ACTION ITEM: A verbatim restatement of the data, free of pictures, is what you should output.

** Opening DATA SUPPLIED block **

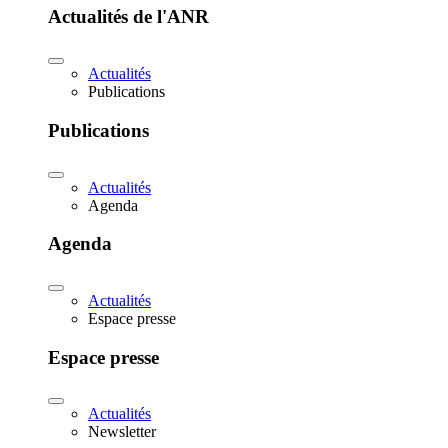
Actualités de l'ANR
Actualités
Publications
Publications
Actualités
Agenda
Agenda
Actualités
Espace presse
Espace presse
Actualités
Newsletter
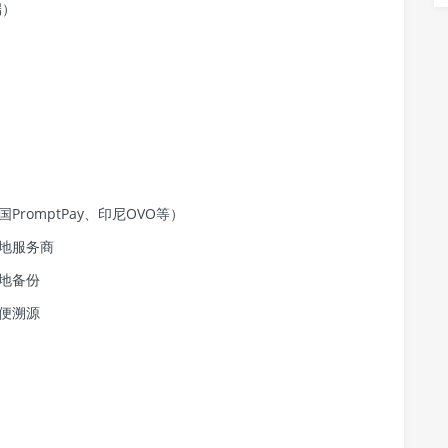
端）
romptPay、印尼OVO等）
地服务商
地备份
便溯源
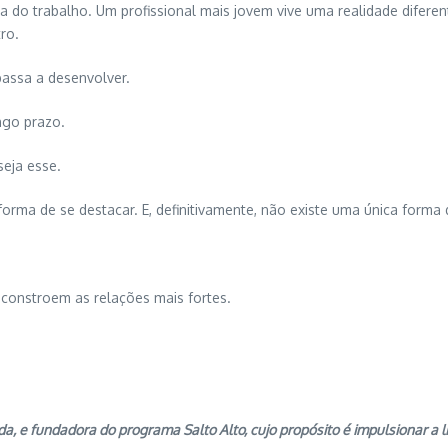
ra do trabalho. Um profissional mais jovem vive uma realidade difer
ro.
passa a desenvolver.
ngo prazo.
seja esse.
rma de se destacar. E, definitivamente, não existe uma única forma d
e constroem as relações mais fortes.
a, e fundadora do programa Salto Alto, cujo propósito é impulsionar a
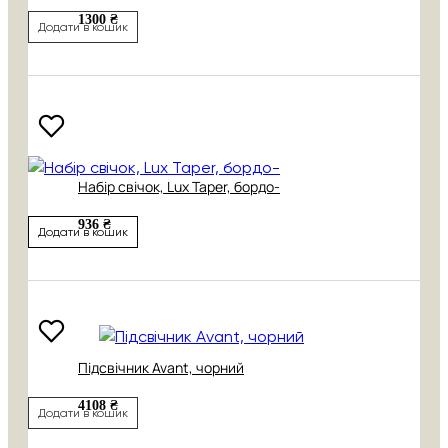
1300 ₴
Додати в кошик
Набір свічок, Lux Taper, бордо-
936 ₴
Додати в кошик
Підсвічник Avant, чорний
4108 ₴
Додати в кошик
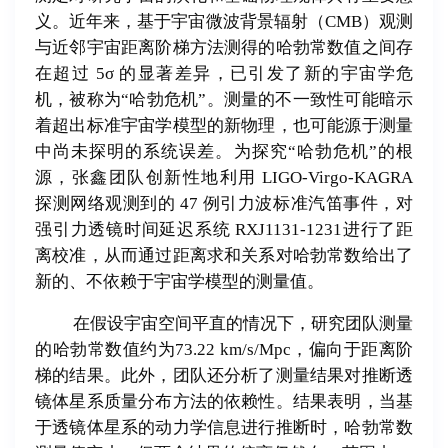
义。近年来，基于宇宙微波背景辐射（
CMB
）观测
与近邻宇宙距离阶梯方法测得的哈勃常数值之间存
在超过
5σ
的显著差异，已引发了新的宇宙学危
机，被称为
“
哈勃危机
”
。测量的不一致性可能暗示
着超出标准宇宙学模型的新物理，也可能源于测量
中尚未探明的系统误差。为探究
“
哈勃危机
”
的根
源，张鑫团队创新性地利用
LIGO-Virgo-KAGRA
探测网络观测到的
47
例引力波标准汽笛事件，对
强引力透镜时间延迟系统
RXJ1131-1231
进行了距
离校准，从而通过距离求和关系对哈勃常数给出了
新的、不依赖于宇宙学模型的测量值。
在假设宇宙空间平直的情况下，研究团队测量
的哈勃常数值约为
73.22 km/s/Mpc
，偏向于距离阶
梯的结果。此外，团队还分析了测量结果对推断透
镜体星系质量分布方法的依赖性。结果表明，当基
于透镜体星系的动力学信息进行推断时，哈勃常数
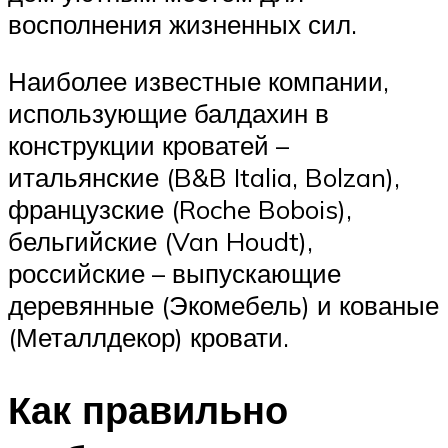
восполнения жизненных сил.
Наиболее известные компании,
использующие балдахин в
конструкции кроватей –
итальянские (B&B Italia, Bolzan),
французские (Roche Bobois),
бельгийские (Van Houdt),
российские – выпускающие
деревянные (Экомебель) и кованые
(Металлдекор) кровати.
Как правильно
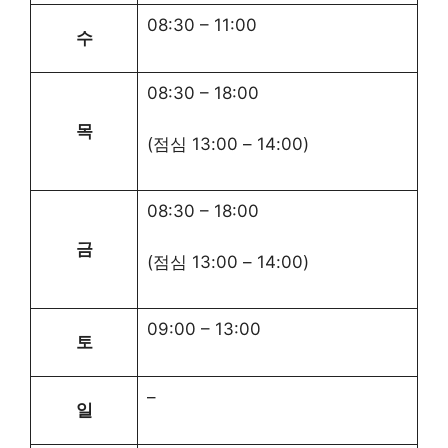
08:30
–
11:00
수
08:30
–
18:00
목
(점심
13:00
–
14:00
)
08:30
–
18:00
금
(점심
13:00
–
14:00
)
09:00
–
13:00
토
–
일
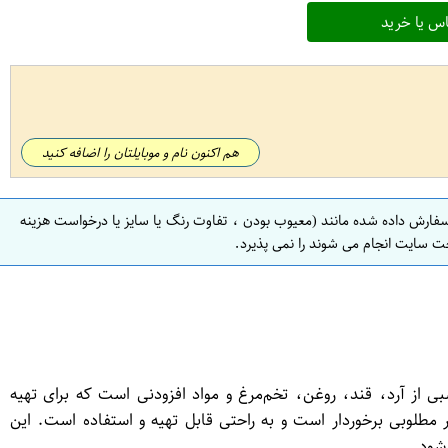
س یا خرید
هم اکنون نام و موبایلتان را اضافه کنید
سفارش داده شده مانند (معیوب بودن ، تفاوت رنگ یا سایز یا درخواست هزینه
ت سایت انجام می شوند را نمی پذیرد.
 از آرد، قند، روغن، تخم‌مرغ و مواد افزودنی است که برای تهیه
مطلوبی برخوردار است و به راحتی قابل تهیه و استفاده است. این
شود.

** Closing DATA SUPPLIED block **

ANSWER BELOW:
Actualités de l'ANR
Actualités
Publications
Publications
Actualités
Agenda
Agenda
Actualités
Espace presse
Espace presse
Actualités
Newsletter
端）
romptPay、印尼OVO等）
地服务商
地备份
便溯源
ra do trabalho. Um profissional mais jovem vive uma realidade difer
ro.
passa a desenvolver.
ngo prazo.
seja esse.
rma de se destacar. E, definitivamente, não existe uma única forma d
e constroem as relações mais fortes.
a, e fundadora do programa Salto Alto, cujo propósito é impulsionar a
1300 ₴
Додати в кошик
Набір свічок, Lux Taper, бордо-
936 ₴
Додати в кошик
Підсвічник Avant, чорний
4108 ₴
Додати в кошик
义。近年来，基于宇宙微波背景辐射（
CMB
）观测
与近邻宇宙距离阶梯方法测得的哈勃常数值之间存
在超过
5σ
的显著差异，已引发了新的宇宙学危
机，被称为
“
哈勃危机
”
。测量的不一致性可能暗示
着超出标准宇宙学模型的新物理，也可能源于测量
中尚未探明的系统误差。为探究
“
哈勃危机
”
的根
源，张鑫团队创新性地利用
LIGO-Virgo-KAGRA
探测网络观测到的
47
例引力波标准汽笛事件，对
强引力透镜时间延迟系统
RXJ1131-1231
进行了距
离校准，从而通过距离求和关系对哈勃常数给出了
新的、不依赖于宇宙学模型的测量值。
在假设宇宙空间平直的情况下，研究团队测量
的哈勃常数值约为
73.22 km/s/Mpc
，偏向于距离阶
梯的结果。此外，团队还分析了测量结果对推断透
镜体星系质量分布方法的依赖性。结果表明，当基
于透镜体星系的动力学信息进行推断时，哈勃常数
восполнения жизненных сил.
Наиболее известные компании,
использующие балдахин в
конструкции кроватей –
итальянские (B&B Italia, Bolzan),
французские (Roche Bobois),
бельгийские (Van Houdt),
российские – выпускающие
деревянные (Экомебель) и кованые
(Металлдекор) кровати.
Как правильно
08:30
–
11:00
수
08:30
–
18:00
목
(점심
13:00
–
14:00
)
08:30
–
18:00
금
(점심
13:00
–
14:00
)
09:00
–
13:00
토
–
일
س یا خرید
هم اکنون نام و موبایلتان را اضافه کنید
سفارش داده شده مانند (معیوب بودن ، تفاوت رنگ یا سایز یا درخواست هزینه
ت سایت انجام می شوند را نمی پذیرد.
 از آرد، قند، روغن، تخم‌مرغ و مواد افزودنی است که برای تهیه
مطلوبی برخوردار است و به راحتی قابل تهیه و استفاده است. این
شود.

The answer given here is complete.